# WHAT YOU NEED TO DO
Copy the text on galactic shear and stellar feedback in full, character for character.

# READING TEXT

Volume 620, December 2018
|Number of page(s)||14|
|Section||Interstellar and circumstellar matter|
|Published online||23 November 2018|
Impact of galactic shear and stellar feedback on star formation
Laboratoire AIM, Paris-Saclay, CEA/IRFU/DAp – CNRS – Université Paris Diderot,
Gif-sur-Yvette Cedex, France
2 LERMA (UMR CNRS 8112), Ecole Normale Supérieure, 75231 Paris Cedex, France
3 Maison de la Simulation, CEA, CNRS, Université Paris-Sud, UVSQ, Université Paris-Saclay, 91191 Gif-sur-Yvette, France
4 Zentrum Fur Astronomie der Universitat Heidelberg, Institut fur Theoretische Astrophysik, Albert-Ueberle-Strasse 2, 69120 Heidelberg, Germany
Accepted: 8 August 2018
Context. Feedback processes and the galactic shear regulate star formation.
Aims. We investigate the effects of differential galactic rotation and stellar feedback on the interstellar medium (ISM) and on the star formation rate (SFR).

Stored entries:

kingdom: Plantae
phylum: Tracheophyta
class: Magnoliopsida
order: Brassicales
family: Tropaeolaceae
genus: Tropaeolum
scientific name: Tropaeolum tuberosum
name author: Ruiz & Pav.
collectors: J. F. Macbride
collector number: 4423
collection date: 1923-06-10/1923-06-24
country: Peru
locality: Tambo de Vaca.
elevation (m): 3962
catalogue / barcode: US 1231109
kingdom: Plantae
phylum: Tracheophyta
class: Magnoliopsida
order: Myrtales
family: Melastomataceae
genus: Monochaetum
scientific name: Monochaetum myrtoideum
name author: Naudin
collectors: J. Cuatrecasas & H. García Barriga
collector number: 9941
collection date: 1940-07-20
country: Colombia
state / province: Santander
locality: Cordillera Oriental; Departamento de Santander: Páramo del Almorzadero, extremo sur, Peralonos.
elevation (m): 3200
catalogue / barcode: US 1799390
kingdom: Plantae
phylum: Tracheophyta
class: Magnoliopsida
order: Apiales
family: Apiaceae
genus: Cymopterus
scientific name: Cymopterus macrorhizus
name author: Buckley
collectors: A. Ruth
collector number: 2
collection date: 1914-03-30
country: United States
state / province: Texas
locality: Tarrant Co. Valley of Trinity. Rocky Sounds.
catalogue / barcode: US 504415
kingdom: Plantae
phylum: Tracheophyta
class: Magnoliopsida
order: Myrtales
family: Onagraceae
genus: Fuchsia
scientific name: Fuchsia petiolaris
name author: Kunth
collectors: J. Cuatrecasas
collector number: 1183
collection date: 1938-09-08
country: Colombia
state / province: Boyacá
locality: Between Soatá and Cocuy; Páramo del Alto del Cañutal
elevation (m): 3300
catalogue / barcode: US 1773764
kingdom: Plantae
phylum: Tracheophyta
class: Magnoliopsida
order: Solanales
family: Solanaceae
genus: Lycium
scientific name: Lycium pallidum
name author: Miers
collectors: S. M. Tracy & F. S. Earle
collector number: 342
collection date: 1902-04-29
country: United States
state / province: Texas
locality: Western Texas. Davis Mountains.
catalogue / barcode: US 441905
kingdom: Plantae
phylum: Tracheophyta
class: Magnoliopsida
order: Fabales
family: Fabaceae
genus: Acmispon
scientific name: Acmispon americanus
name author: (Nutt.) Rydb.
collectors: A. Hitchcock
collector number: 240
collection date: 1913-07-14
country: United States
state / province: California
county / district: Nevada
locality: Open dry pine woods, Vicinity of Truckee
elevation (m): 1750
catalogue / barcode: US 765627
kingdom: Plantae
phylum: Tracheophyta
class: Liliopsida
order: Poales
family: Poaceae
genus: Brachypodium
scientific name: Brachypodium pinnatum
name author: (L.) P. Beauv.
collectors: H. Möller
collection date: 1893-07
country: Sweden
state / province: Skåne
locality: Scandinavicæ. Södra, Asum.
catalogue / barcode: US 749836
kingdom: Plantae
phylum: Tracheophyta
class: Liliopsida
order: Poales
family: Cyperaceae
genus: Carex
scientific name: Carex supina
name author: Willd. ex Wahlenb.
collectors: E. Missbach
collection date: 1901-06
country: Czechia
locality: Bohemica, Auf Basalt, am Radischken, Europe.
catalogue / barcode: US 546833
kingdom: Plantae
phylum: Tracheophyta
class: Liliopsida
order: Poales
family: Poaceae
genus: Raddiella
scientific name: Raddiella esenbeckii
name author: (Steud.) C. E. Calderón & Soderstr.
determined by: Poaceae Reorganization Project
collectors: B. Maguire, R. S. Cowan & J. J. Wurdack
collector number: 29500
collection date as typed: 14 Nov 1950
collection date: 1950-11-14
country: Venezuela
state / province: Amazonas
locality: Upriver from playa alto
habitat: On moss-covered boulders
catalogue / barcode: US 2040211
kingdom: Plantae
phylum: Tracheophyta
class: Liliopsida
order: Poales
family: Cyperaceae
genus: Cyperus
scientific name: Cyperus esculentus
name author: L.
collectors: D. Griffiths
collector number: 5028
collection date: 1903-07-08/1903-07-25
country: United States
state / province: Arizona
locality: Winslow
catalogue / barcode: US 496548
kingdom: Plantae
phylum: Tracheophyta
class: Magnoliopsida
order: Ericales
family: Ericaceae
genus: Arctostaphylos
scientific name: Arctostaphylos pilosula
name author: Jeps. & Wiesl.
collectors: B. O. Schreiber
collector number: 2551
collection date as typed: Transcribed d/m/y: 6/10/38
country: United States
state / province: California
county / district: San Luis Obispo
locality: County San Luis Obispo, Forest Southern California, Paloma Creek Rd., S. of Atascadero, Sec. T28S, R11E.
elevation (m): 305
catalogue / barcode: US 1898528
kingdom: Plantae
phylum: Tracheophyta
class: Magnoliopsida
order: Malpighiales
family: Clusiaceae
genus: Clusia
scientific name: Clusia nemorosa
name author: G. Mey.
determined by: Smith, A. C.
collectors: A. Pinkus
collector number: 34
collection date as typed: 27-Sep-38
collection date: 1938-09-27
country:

# TASK OUTPUT
Volume 620, December 2018
|Number of page(s)||14|
|Section||Interstellar and circumstellar matter|
|Published online||23 November 2018|
Impact of galactic shear and stellar feedback on star formation
Laboratoire AIM, Paris-Saclay, CEA/IRFU/DAp – CNRS – Université Paris Diderot,
Gif-sur-Yvette Cedex, France
2 LERMA (UMR CNRS 8112), Ecole Normale Supérieure, 75231 Paris Cedex, France
3 Maison de la Simulation, CEA, CNRS, Université Paris-Sud, UVSQ, Université Paris-Saclay, 91191 Gif-sur-Yvette, France
4 Zentrum Fur Astronomie der Universitat Heidelberg, Institut fur Theoretische Astrophysik, Albert-Ueberle-Strasse 2, 69120 Heidelberg, Germany
Accepted: 8 August 2018
Context. Feedback processes and the galactic shear regulate star formation.
Aims. We investigate the effects of differential galactic rotation and stellar feedback on the interstellar medium (ISM) and on the star formation rate (SFR).